WORK ORDER: Locate the word "cuisine" in the data below, then copy every line that holds it.
======== INPUT MATERIAL ========
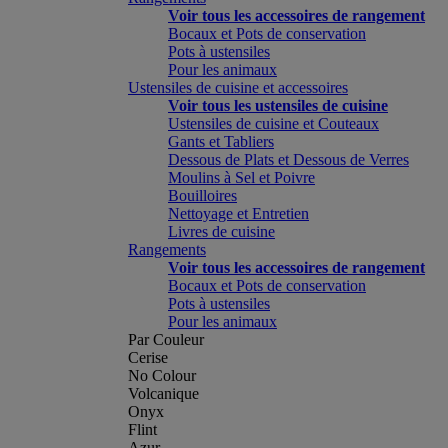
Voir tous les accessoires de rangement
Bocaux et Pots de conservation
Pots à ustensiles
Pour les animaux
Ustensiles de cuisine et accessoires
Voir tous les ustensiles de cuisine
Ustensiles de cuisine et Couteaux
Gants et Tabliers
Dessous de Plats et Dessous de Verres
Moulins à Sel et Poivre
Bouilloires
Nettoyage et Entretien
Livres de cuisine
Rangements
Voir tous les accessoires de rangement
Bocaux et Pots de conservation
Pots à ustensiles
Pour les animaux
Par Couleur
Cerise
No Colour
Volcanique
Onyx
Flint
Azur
========
======== INPUT MATERIAL ========
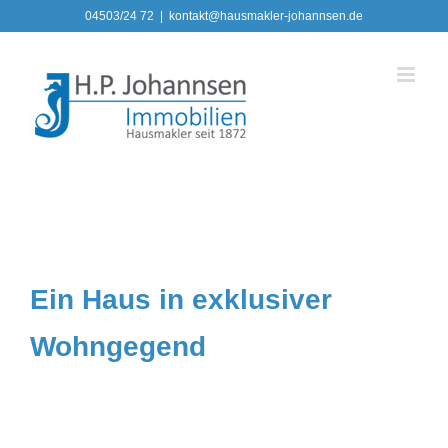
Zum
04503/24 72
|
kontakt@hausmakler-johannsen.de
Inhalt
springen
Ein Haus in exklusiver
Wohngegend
========
SOLUTION:
Ustensiles de cuisine et accessoires
Voir tous les ustensiles de cuisine
Ustensiles de cuisine et Couteaux
Livres de cuisine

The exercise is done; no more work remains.